5 newly developed playbook methods related to US-CERT AA22-047A (Russian State-Sponsored Cyber Actors)
- #6913 – Write Koadic rootkit to disk (host-level)
- #6914 – Transfer of Koadic rootkit over HTTP/S (Lateral Movement)
- #6915 – Transfer of Koadic rootkit over HTTP/S (Infiltration)
- #6916 – Email Koadic rootkit as a ZIP attachment (Lateral Movement)
- #6917 – Email Koadic rootkit as a ZIP attachment (Infiltration)
As mentioned earlier Hacker’s Playbook already included many (13) of the tactics, techniques, and procedures (TTPs) previously used by the Russian threat actors. These attacks can be seen below:
- #2604 Transfer of fysbis malware over HTTP/S(Lateral Movement)
- #2605 Transfer of fysbis malware over HTTP/S (Infiltration)
- #2262 BBSwift – malware transfer and first communication – using TOR (Infiltration)
- #6807 Extract credentials from ntds.dit file using volume shadow copy (Host-level)
- #4135 Data Asset Exfiltration with the Email Attachment (Exfiltration)
- #6581 Discover domain computers using LDAP method (Host-level)
- #6580 Discover domain groups using LDAP method (Host-level)
- #6578 Discover domain users using LDAP method (Host-level)
- #2603 Write fysbis malware to disk (Host-level)
- #5567 Path Traversal of Fortigate VPN vulnerability CVE-2018-13379 (Infiltration)
- #794 Extract Login Information using MimiKatz (Host-level)
- #2606 Email fysbis malware as a ZIP attachment (Lateral movement)
- #2306 Domain Trust Discovery (Host-level)
What you should do now
The newly updated and existing attack methods for US-CERT AA22-047A (Russian State-Sponsored Cyber Actors) are already in the SafeBreach Hacker’s playbook and ready to be run across your simulators.
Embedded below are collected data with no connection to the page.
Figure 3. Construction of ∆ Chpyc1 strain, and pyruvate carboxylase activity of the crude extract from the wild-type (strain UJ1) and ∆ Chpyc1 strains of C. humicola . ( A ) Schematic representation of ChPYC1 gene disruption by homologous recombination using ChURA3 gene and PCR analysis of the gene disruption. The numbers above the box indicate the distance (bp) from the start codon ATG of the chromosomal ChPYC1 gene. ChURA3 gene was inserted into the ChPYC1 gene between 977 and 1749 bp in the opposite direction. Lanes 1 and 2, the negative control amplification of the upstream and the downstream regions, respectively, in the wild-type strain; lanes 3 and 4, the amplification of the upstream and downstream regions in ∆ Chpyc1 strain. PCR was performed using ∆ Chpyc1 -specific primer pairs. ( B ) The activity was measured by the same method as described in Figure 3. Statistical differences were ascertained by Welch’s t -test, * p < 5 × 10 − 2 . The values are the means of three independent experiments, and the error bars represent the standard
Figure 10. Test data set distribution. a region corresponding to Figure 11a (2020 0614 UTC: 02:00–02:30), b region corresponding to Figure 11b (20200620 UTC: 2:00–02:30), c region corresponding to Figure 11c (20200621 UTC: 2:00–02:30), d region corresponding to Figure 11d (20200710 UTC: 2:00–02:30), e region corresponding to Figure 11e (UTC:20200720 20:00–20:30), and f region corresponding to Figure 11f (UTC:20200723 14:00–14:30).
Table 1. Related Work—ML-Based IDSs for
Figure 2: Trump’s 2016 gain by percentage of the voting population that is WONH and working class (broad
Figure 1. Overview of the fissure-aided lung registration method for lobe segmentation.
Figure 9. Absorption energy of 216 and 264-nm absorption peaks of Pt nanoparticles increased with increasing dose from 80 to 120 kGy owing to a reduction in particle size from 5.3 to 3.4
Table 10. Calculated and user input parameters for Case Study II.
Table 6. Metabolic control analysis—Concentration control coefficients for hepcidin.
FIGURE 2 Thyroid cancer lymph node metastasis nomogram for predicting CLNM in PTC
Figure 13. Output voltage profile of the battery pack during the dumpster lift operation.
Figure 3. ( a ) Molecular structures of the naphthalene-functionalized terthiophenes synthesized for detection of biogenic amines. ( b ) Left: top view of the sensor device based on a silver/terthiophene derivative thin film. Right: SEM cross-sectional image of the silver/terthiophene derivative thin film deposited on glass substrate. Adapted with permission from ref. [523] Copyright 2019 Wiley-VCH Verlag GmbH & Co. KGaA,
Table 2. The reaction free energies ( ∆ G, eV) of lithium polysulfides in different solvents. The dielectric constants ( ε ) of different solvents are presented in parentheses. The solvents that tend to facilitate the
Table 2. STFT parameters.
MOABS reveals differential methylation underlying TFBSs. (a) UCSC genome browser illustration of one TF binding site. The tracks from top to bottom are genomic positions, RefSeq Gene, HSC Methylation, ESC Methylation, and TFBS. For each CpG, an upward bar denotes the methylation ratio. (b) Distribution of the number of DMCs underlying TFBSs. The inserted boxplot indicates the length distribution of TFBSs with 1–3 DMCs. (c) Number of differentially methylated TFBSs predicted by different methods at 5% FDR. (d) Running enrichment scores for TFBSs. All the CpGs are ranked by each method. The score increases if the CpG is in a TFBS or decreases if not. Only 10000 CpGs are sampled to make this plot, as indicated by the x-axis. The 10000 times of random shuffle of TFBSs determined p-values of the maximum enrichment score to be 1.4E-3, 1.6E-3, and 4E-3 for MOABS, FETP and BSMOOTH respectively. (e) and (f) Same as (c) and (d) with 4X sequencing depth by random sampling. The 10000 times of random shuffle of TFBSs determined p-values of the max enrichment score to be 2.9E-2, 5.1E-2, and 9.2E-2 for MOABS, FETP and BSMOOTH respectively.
The Known Attack Series report has been updated so you can run the specific attacks from this US-CERT alert. From the Known Attack Series report, select the US-CERT AA22-047A (Russian State-Sponsored Cyber Actors) report and select Run Simulations which will run all attack methods.
You can also select all the attacks related to US-CERT AA22-047A (Russian State-Sponsored Cyber Actors), by going to the SafeBreach Playbook and filtering by Threat Name – US-CERT AA22-047A (Russian State-Sponsored Cyber Actors).
or you can go to “SafeBreach Scenarios” page and choose the USCERT Alert AA22-047A (Russian State-Sponsored Cyber Actors) scenario from the list of available scenarios.
NOTE – CISA, FBI, and the NSA also recommend the following mitigations to secure your organization against Russian state-sponsored malicious cyber activity:
- Enforce multifactor authentication.
- Enforce strong, unique passwords.
- Enable M365 Unified Audit Logs.
- Implement endpoint detection and response tools.